Why do Brits hate success so much ? It seems like a nasty trait of the British people whereas success should be applauded and welcomed. We seem to love it when companies collapse, I find it all a little strange.


----------



## Pesky Wesky (May 10, 2009)

Trubrit said:


> Why do Brits hate success so much ? It seems like a nasty trait of the British people whereas success should be applauded and welcomed. We seem to love it when companies collapse, I find it all a little strange.


I hope you're not referring to me by using the quote button. I would find that a little strange...
I'm happy with success Trubrit, my own and others. I'm not happy with fatcats and ripoffs which is what Telefónica is IMO.


----------



## Alcalaina (Aug 6, 2010)

Trubrit said:


> Why do Brits hate success so much ? It seems like a nasty trait of the British people whereas success should be applauded and welcomed. We seem to love it when companies collapse, I find it all a little strange.

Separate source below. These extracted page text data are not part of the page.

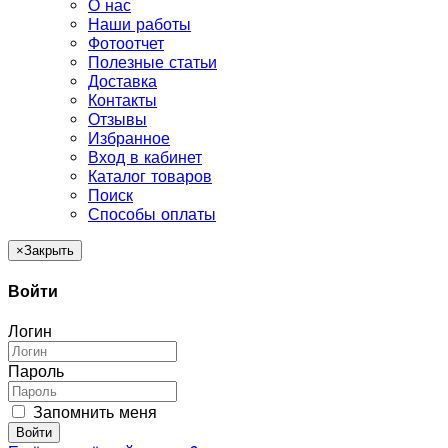
О нас
Наши работы
Фотоотчет
Полезные статьи
Доставка
Контакты
Отзывы
Избранное
Вход в кабинет
Каталог товаров
Поиск
Способы оплаты
×
Закрыть
Войти
Логин
Пароль
Запомнить меня
Войти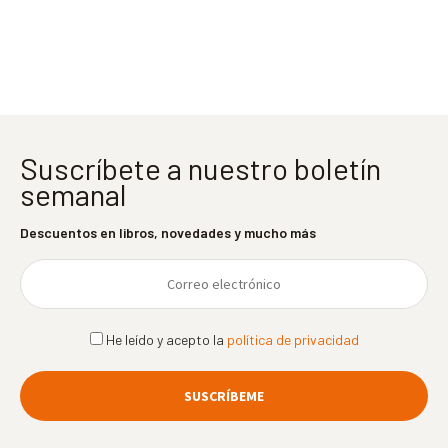
entradas
Suscríbete a nuestro boletín
semanal
Descuentos en libros, novedades y mucho más
He leído y acepto la
política de privacidad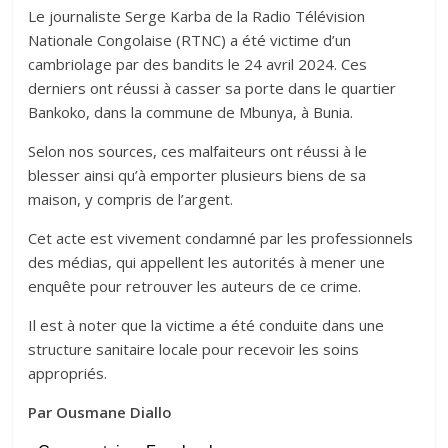
Le journaliste Serge Karba de la Radio Télévision
Nationale Congolaise (RTNC) a été victime d’un
cambriolage par des bandits le 24 avril 2024. Ces
derniers ont réussi à casser sa porte dans le quartier
Bankoko, dans la commune de Mbunya, à Bunia.
Selon nos sources, ces malfaiteurs ont réussi à le
blesser ainsi qu’à emporter plusieurs biens de sa
maison, y compris de l’argent.
Cet acte est vivement condamné par les professionnels
des médias, qui appellent les autorités à mener une
enquête pour retrouver les auteurs de ce crime.
Il est à noter que la victime a été conduite dans une
structure sanitaire locale pour recevoir les soins
appropriés.
Par Ousmane Diallo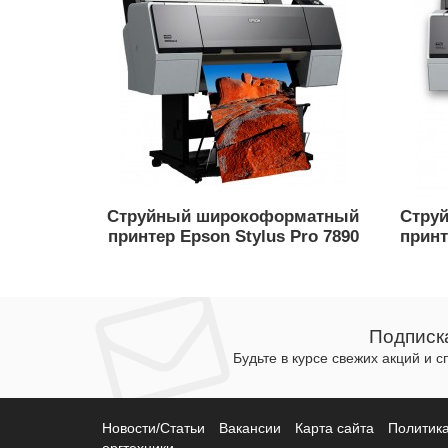
Струйный широкоформатный
Стру
принтер Epson Stylus Pro 7890
принт
Подписк
Будьте в курсе свежих акций и 
Новости/Статьи
Вакансии
Карта сайта
Политик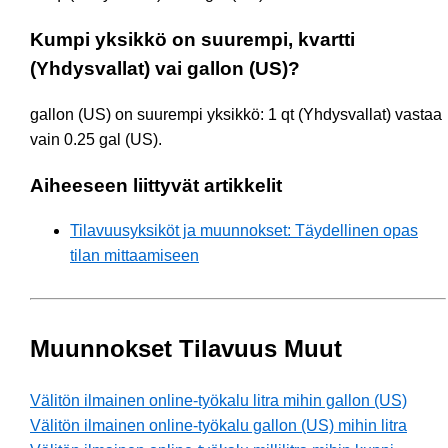
Kumpi yksikkö on suurempi, kvartti
(Yhdysvallat) vai gallon (US)?
gallon (US) on suurempi yksikkö: 1 qt (Yhdysvallat) vastaa
vain 0.25 gal (US).
Aiheeseen liittyvät artikkelit
Tilavuusyksiköt ja muunnokset: Täydellinen opas
tilan mittaamiseen
Muunnokset Tilavuus Muut
Välitön ilmainen online-työkalu litra mihin gallon (US)
Välitön ilmainen online-työkalu gallon (US) mihin litra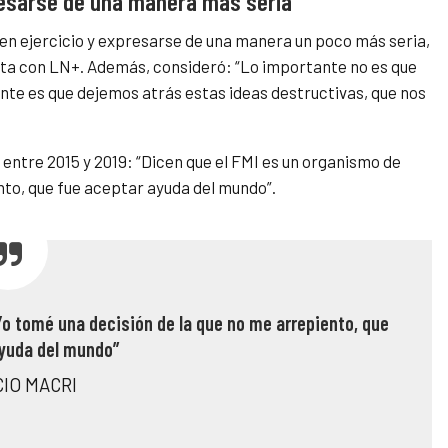
resarse de una manera más seria”
en ejercicio y expresarse de una manera un poco más seria,
sta con LN+. Además, consideró: “Lo importante no es que
nte es que dejemos atrás estas ideas destructivas, que nos
entre 2015 y 2019: “Dicen que el FMI es un organismo de
nto, que fue aceptar ayuda del mundo”.
Yo tomé una decisión de la que no me arrepiento, que
yuda del mundo”
IO MACRI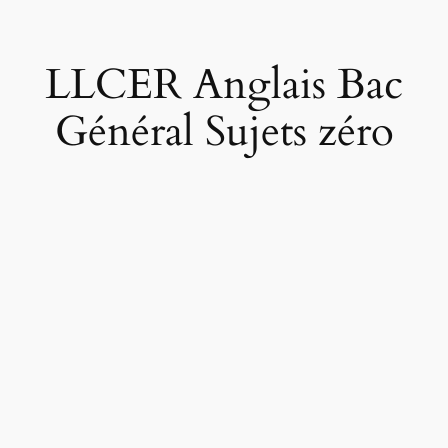
LLCER Anglais Bac
Général Sujets zéro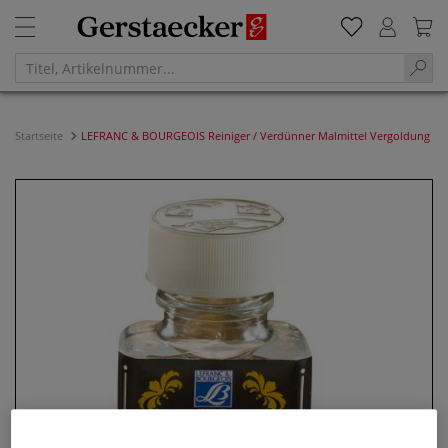
Startseite
LEFRANC & BOURGEOIS Reiniger / Verdünner Malmittel Vergoldung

Success, to me, is providing a good service. When Telefonica stop diverting my landline to a non-existent number so my mother can't phone me, stop charging me 60 cents a minute to report the fault caused by them, and then actually apologise for doing it (a refund might be nice!), I might feel a little more benevolent towards them.

People who prioritise profits over quality are the ones I find strange.


----------



## Beachcomber (May 10, 2009)

The dividend on my Telefónica shares more than covers my annual telephone bills so the more money they make the better.


----------



## 90199 (Mar 21, 2010)

I have used Telefonica for a number of years, I cannot fault them, Telephone, Internet, Television a good service with a wonderful back up team for when we get things wrong or wires get blown down.

So if they make a profit, so be it, when I had my own business I made sure I made one,

Hepa


----------



## Alcalaina (Aug 6, 2010)

nigele2 said:


> You want the Spanish government to look after communication?
> 
> As an organisation (the government of Spain) they have proved to be disastrous steadily destroying Spain. How does that make them qualified to run anything? For sure no money would ever get back to society


I wasn't just talking about Spain, but the general principle. The state doesn't have to run it, just be the sole shareholder so the profits don't end up in the hands of individuals who employ teams of accountants to make sure they pay as little tax as they can get away with.

And because the state is accountable to the electorate, the service might improve too!


----------